M42 Duster Bofors 40mm guns
Shown is the operative end of the twin 40mm Bofors 40mm cannons mounted in the M42 Duster. The photo was shot at the North Florida Military Museum in Green Cove Springs, Florida. Image: Author

In 1968, Dusters from the U.S. Army 1st battalion attached to the 3rd Marine Division engaged the enemy during the 77-day siege at the Battle of Khe Sanh. Dusters expended more than 20,000 40mm shells.

Duster Battalions

The Army deployed three Duster battalions to the Republic of Vietnam, with crews trained at Fort Bliss, Texas. Each Battalion consisted of a headquarters battalion and four line batteries with two platoons, each with eight Dusters.

American M42 Duster drives through Ba Ria Vietnam
An American M42 Duster drives through Ba Ria, Phuoc Tuy province, in South Vietnam. Image: IWM/CC BY-NC 3.0 AU

The first battalion arrived in South Vietnam during the second half of 1966 and supported U.S. Marine units in Khe Sanh and Army divisions in the I Corps region. The second battalion arrived later in 1966 and was deployed around Bien Hoa Airbase along with vehicle-mounted M45 Quadmount .50-cal. guns and searchlight jeeps. The 3rd battalion arrived in mid-1967, deployed to the central highlands at An Khe, and supported regional fire bases.

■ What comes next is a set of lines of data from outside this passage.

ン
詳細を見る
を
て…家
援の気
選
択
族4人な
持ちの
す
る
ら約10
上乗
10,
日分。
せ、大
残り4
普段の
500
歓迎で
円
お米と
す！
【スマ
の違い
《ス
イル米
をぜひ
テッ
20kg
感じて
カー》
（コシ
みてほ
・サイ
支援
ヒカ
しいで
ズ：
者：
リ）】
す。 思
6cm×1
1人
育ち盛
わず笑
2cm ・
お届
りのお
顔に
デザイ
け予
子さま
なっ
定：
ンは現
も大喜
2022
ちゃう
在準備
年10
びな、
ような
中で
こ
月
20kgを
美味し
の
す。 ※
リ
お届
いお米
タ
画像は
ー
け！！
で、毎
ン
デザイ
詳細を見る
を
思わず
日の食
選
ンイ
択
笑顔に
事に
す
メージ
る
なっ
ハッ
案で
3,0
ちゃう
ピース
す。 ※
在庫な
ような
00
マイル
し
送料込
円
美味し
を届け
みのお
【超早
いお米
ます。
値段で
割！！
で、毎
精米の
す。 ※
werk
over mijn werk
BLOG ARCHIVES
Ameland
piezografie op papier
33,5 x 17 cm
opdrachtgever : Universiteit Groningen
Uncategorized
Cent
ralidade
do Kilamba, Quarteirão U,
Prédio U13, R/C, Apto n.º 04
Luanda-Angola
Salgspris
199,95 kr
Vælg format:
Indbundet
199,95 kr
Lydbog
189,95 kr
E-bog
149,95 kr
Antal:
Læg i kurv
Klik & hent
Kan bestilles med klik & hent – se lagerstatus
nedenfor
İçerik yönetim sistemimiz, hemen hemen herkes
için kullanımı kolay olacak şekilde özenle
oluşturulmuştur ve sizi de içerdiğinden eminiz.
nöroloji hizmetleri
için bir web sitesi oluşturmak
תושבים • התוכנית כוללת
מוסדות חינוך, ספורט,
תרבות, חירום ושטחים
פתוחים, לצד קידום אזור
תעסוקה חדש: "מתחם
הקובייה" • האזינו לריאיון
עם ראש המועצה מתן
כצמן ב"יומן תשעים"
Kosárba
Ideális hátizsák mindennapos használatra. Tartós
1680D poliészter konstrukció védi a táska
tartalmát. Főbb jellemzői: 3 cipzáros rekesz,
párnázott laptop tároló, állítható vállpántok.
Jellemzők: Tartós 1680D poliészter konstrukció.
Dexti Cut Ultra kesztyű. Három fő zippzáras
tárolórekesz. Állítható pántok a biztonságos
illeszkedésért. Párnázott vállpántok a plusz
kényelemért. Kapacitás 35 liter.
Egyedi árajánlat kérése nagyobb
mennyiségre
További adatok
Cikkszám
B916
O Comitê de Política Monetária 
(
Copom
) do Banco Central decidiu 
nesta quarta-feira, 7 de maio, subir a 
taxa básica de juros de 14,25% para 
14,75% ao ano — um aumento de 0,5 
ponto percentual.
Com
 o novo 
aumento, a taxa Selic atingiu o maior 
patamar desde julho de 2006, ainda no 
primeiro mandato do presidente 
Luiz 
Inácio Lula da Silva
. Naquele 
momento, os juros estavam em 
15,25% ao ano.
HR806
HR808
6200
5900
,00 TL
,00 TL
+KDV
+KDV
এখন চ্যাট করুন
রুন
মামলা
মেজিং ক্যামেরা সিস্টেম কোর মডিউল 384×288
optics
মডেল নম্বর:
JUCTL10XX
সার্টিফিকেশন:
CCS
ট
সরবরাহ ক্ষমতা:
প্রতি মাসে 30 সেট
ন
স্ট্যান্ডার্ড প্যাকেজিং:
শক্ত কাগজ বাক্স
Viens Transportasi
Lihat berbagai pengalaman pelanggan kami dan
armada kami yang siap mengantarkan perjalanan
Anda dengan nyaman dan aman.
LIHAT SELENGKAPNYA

West German Flak-Panzer M42 Duster
M42 Dusters were used by a number of United States allies. Here a M42 serves in the military of West Germany. It would eventually be replaced by the Flakpanzer Gepard in the 1970s. Image: Bundesarchiv

When the battalions were fully deployed, there were over 200 Dusters in-country.

Depending on which legend you believe, the Duster moniker came from either the cloud of dust while blazing down the dirt trails of Vietnam, or because of its 50-meter bursting-radius 40mm rounds that turned the enemy to dust.

Going Home

By 1971, the Army began moving Duster units out of Vietnam after firing more than 4 million rounds and recording over 200 kills in support of infantry units. Overall, the Duster was a devastating tool that excelled at convoy escorts and base perimeter defense.

Most Dusters were turned over to units in the Army of the Republic of Vietnam, while the remaining units at Fort Bliss were returned to the National Guard until the last unit retired in 1988, marking the end of an era.